HeLa cells, named by abbreviating Lacks' first and last name, were taken from her in 1951 during a cervical cancer biopsy while she was under care at Johns Hopkins Hospital in Baltimore.
Cells from her tumor were kept alive and grown, a medical first at the time. They were discovered to be an immortal cell line, meaning they grew indefinitely.
In time, the HeLa cell line became an essential factor of many medical advancements, such as the polio vaccine, cloning and in vitro fertilization. The Lacks family was unaware of the HeLa cells or their usage until nearly 20 years after her death.
Rebecca Skloot chronicled this story in this year's suggested reading to incoming freshmen, "The Immortal Life of Henrietta Lacks." Students are encouraged by the university to read the book, in hopes that common reading will help freshmen better transition to college.
Skloot shared her story with university students Thursday, describing its applicability to beginning college life.

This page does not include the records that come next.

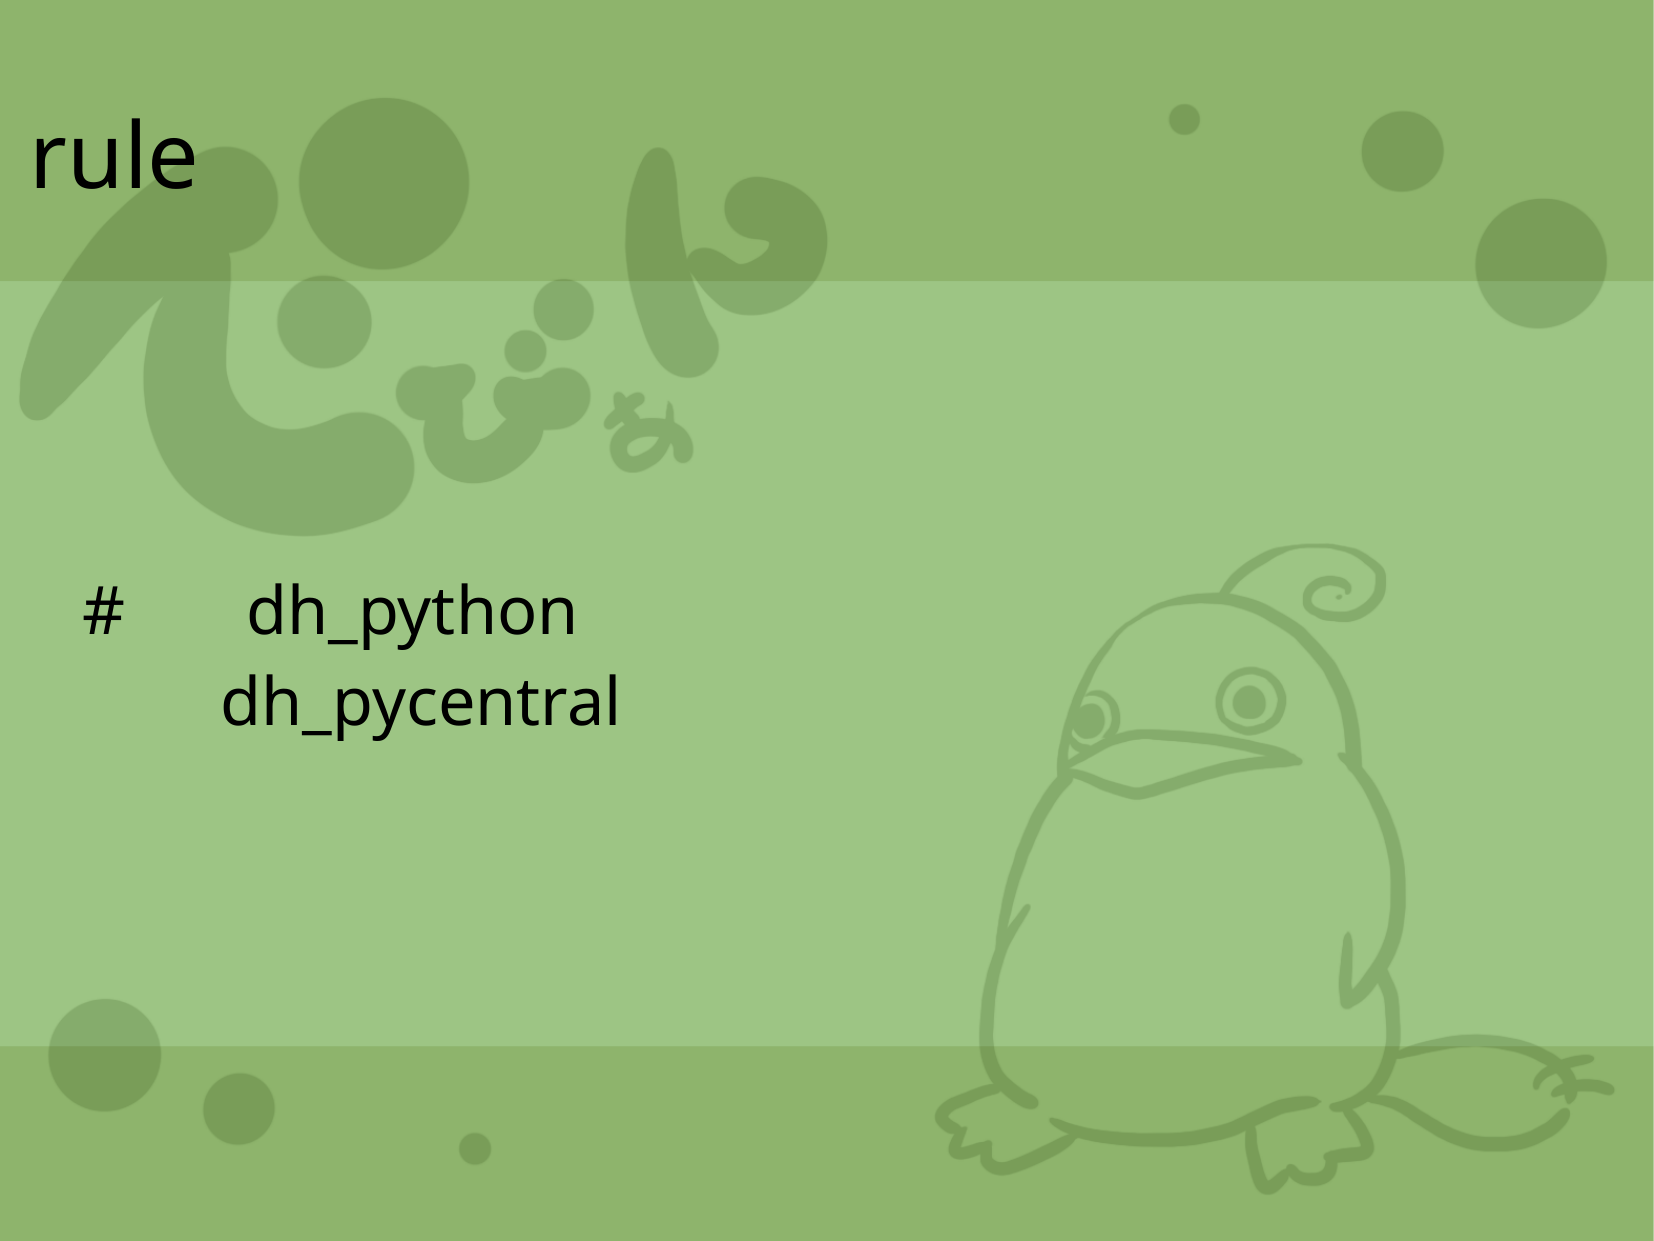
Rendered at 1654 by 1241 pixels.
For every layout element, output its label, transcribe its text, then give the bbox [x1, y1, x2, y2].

title rule [29, 49, 1625, 257]
picture [0, 0, 1654, 1241]
subtitle # dh_python dh_pycentral [82, 289, 1571, 1109]
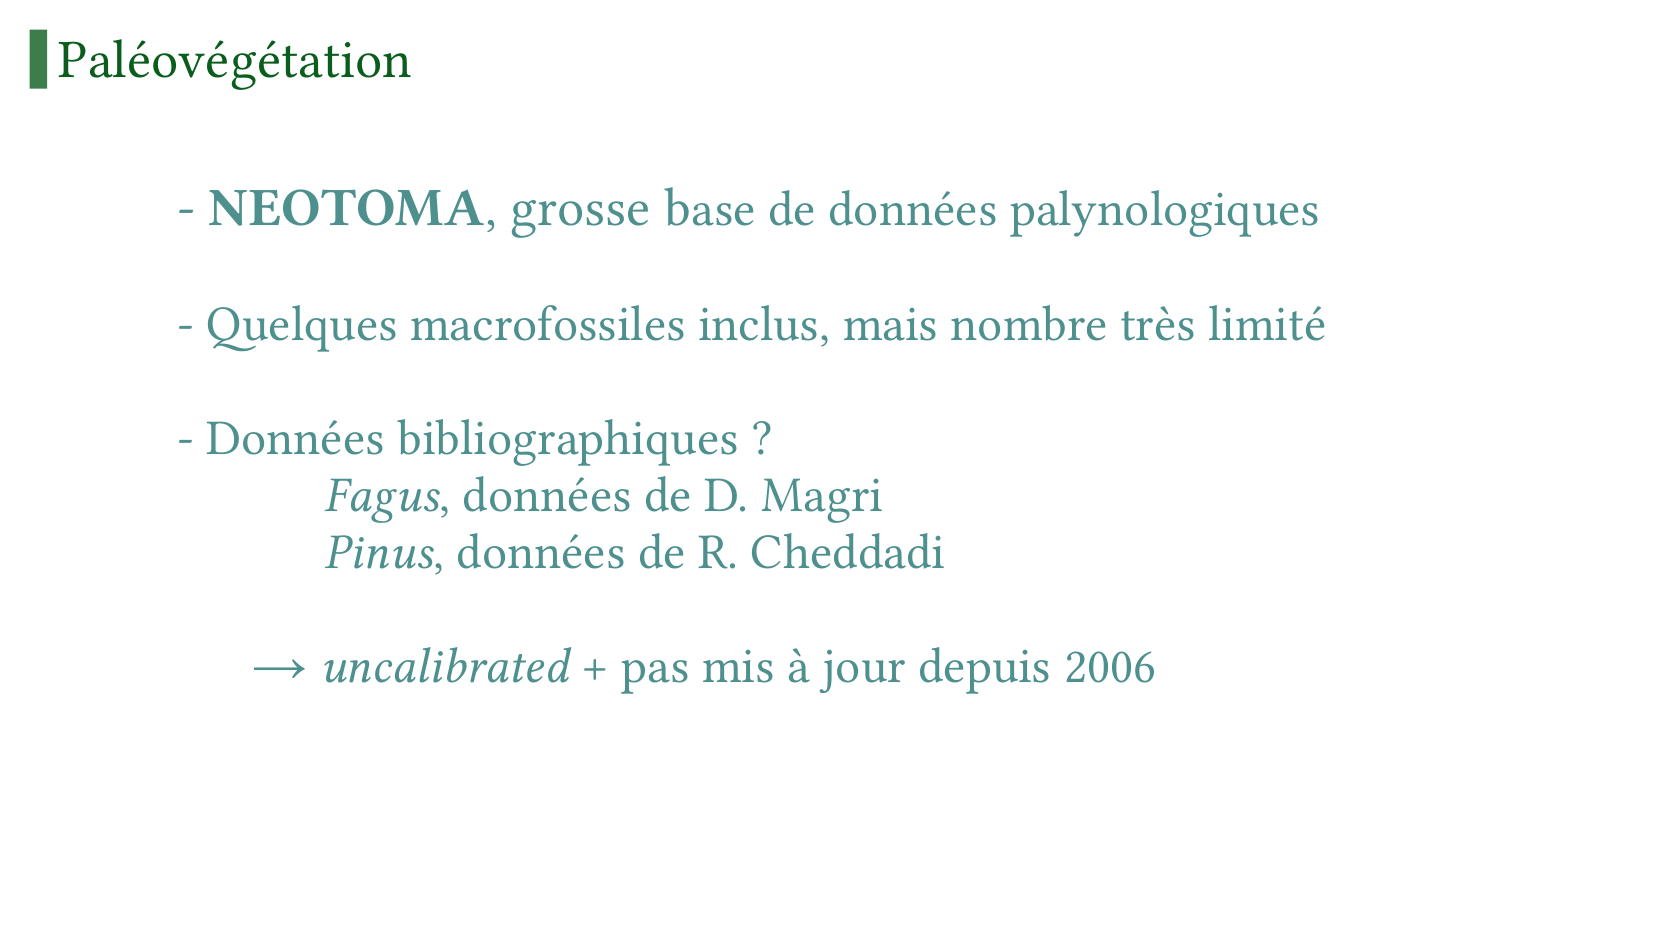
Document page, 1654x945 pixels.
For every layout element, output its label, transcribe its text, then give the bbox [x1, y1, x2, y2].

subtitle Paléovégétation [59, 29, 1571, 119]
text_box - NEOTOMA, grosse base de données palynologiques - Quelques macrofossiles inclus, mais nombre très limité - Données bibliographiques ? Fagus, données de D. Magri Pinus, données de R. Cheddadi → uncalibrated + pas mis à jour depuis 2006 [177, 177, 1571, 886]
text_box [29, 29, 48, 89]
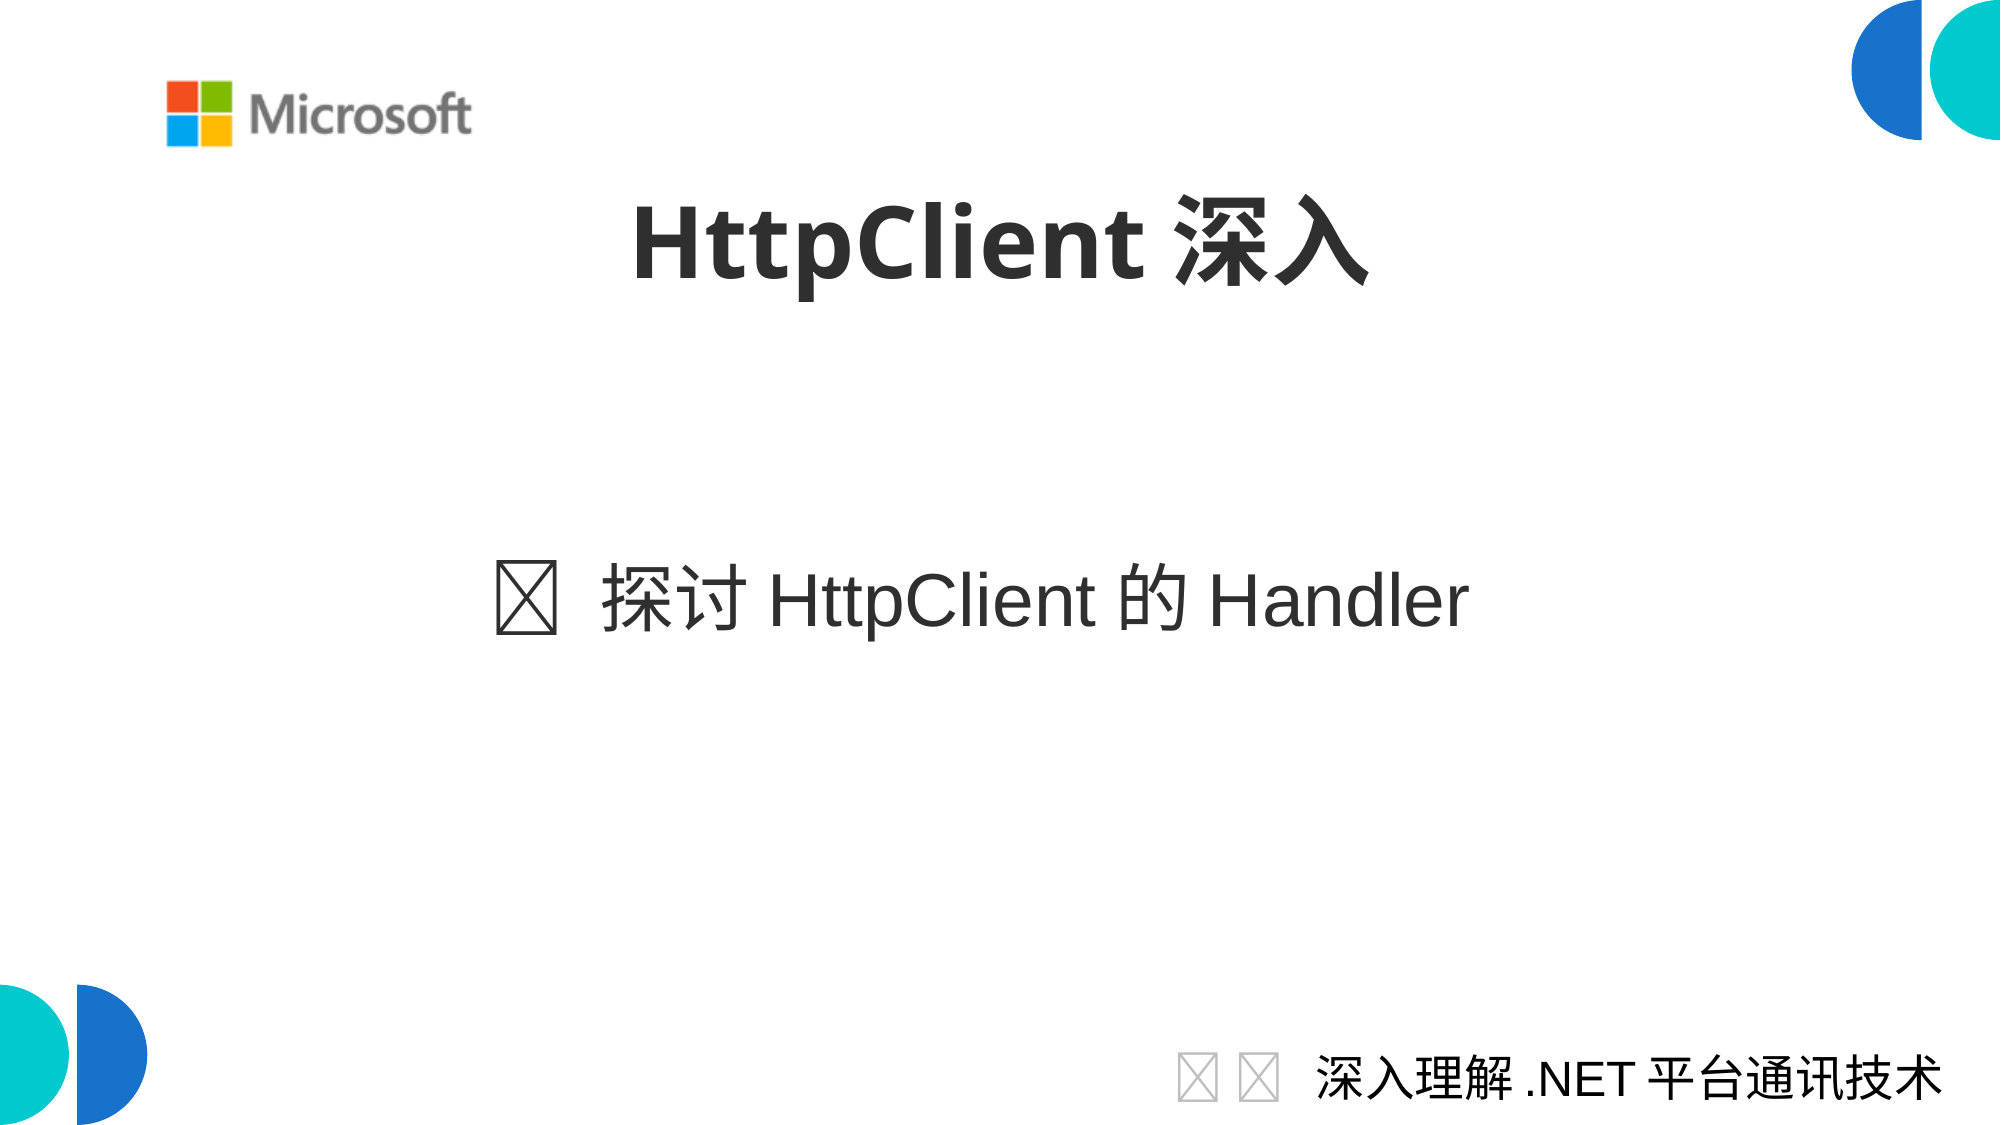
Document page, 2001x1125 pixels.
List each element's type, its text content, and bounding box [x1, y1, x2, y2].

subtitle 🚀 🚀 深入理解.NET平台通讯技术 [1173, 1046, 1952, 1107]
title HttpClient深入 [138, 145, 1862, 332]
picture [85, 41, 552, 189]
text_box 🚀 探讨HttpClient的Handler [187, 499, 1774, 712]
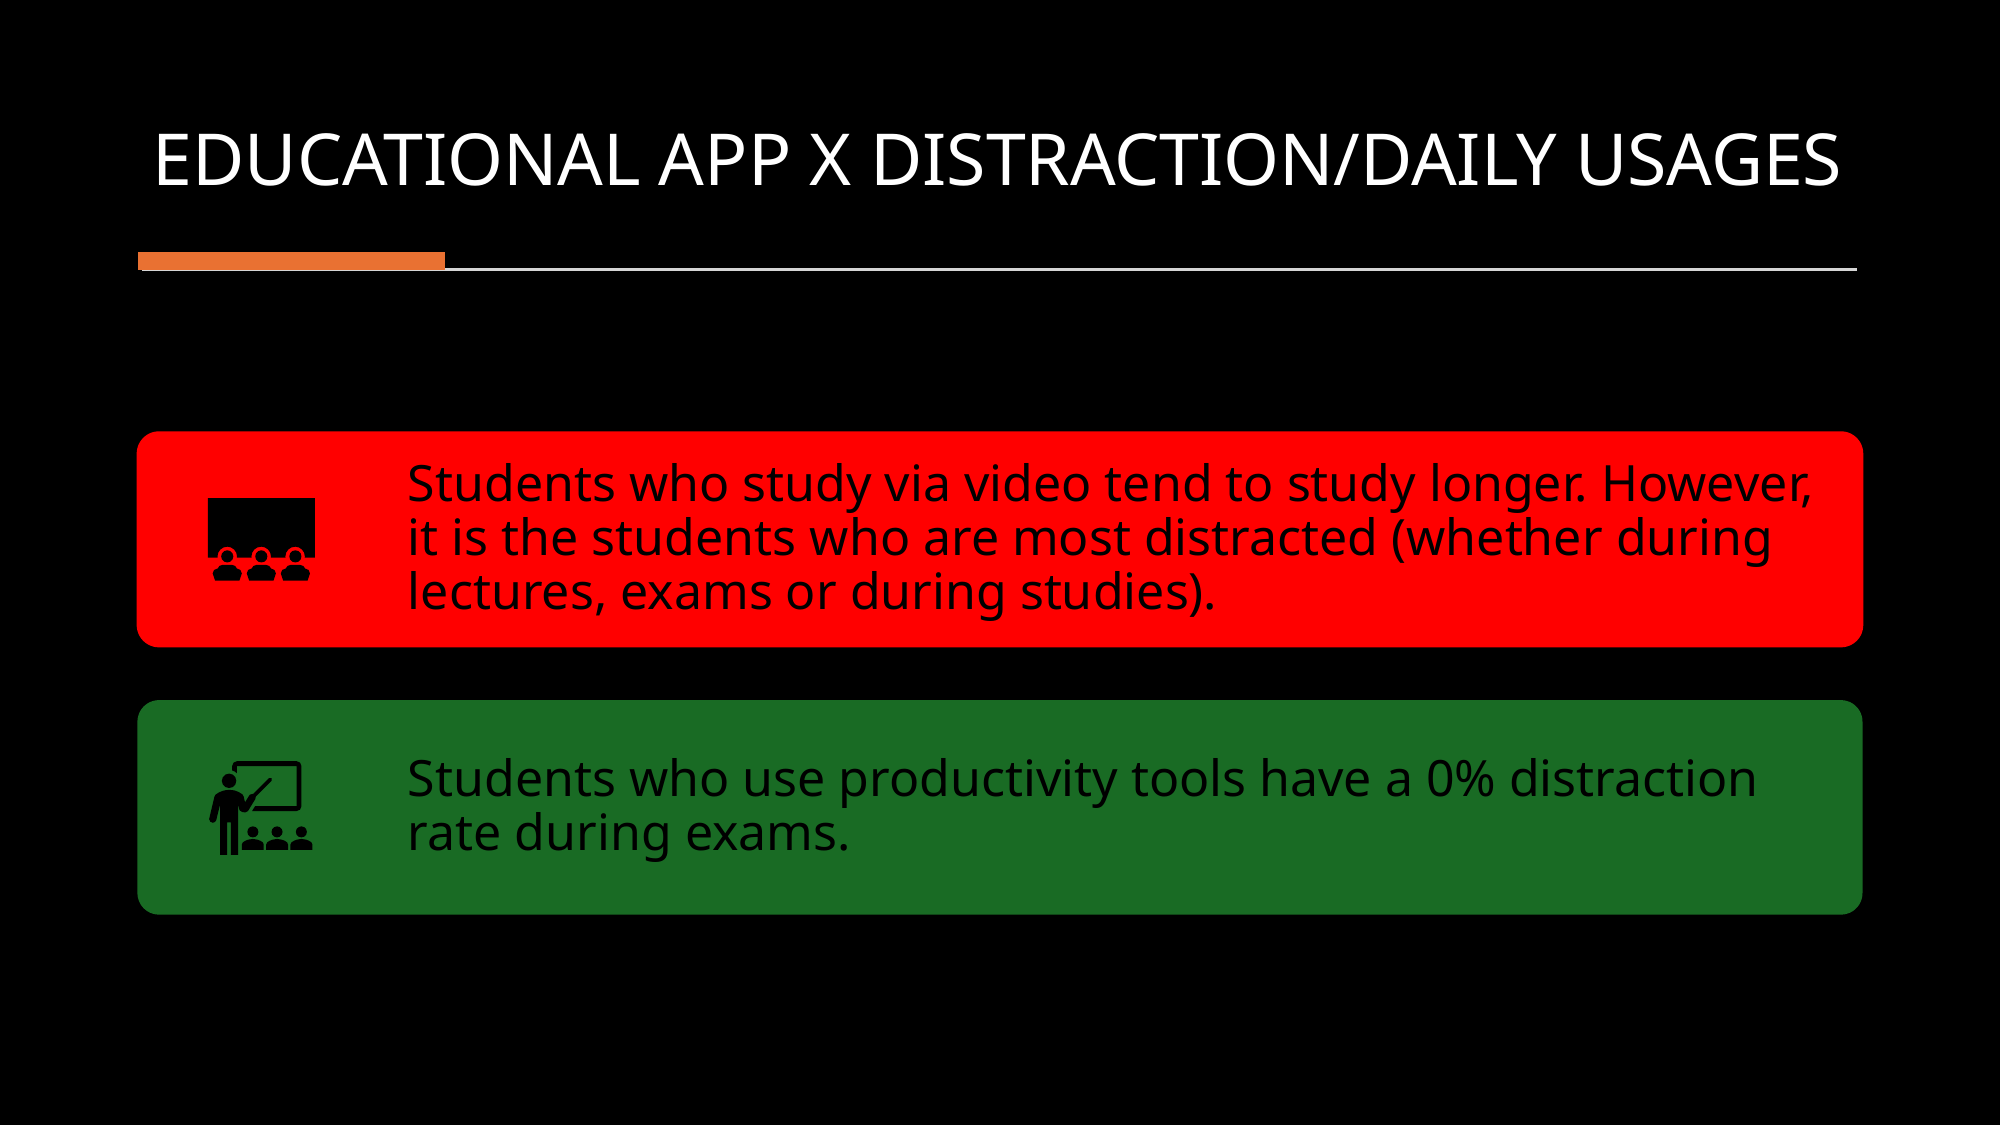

"It wasn't a book about a woman whose cells were taken and used in science," Skloot said. "The story is about the repercussions of that, what happened to her family as a result and also the amazing science from that."
Skloot connected her path of writing to that of a freshman adapting to college. She believes the best way to approach college is without defined plans.
"The most successful people in the world take rough and imperfect paths to reach that success," Skloot said.
She said she was inspired to write at 16 during a basic biology class at community college, when her fascination with Lacks began. Years later, Skloot chose to write her first University of
Pittsburgh graduate school assignment on Lacks, which began her 10-year journey learning about the Lacks family.
The Baltimore family struggled financially and didn't have health insurance, while at the same time Lacks' cells were a major factor in multiple healthcare advances, Skloot said. She said that Lacks' daughter, Deborah, was a main source of inspiration for the book.
"Her belief in the importance of education and getting her mother's story out to the public and sharing her mother's contribution to science is something she felt was withheld from her family for so long," Skloot said.
Skloot founded the Henrietta Lacks Foundation after completing her book, which helps Lacks' descendents receive educational and monetary aid. The foundation has awarded 22 grants as of August 2011.
Meghan Biery, first-year seminar program coordinator, said Skloot's book was chosen as the common reader because it focuses on various controversial issues.
"The committee believes the book provides a unique opportunity for students to begin to address and discuss important questions related to ethics, science and diversity," Biery said.
Freshman Akilah Alleyne said the book had a pertinent message to new students.
"The book generally talks about biology, but the message she brought in the book was overall just becoming a better person," Alleyne said. "I think starting as a freshman reading this book will help you."
Freshman Sarah Natkins said she would recommend the book to others.
"I think I gained insight into what's going on scientifically," Natkins said. "It's amazing to find out that so much science came from one woman and nobody expected that. I think the advances made with the cells are incredible."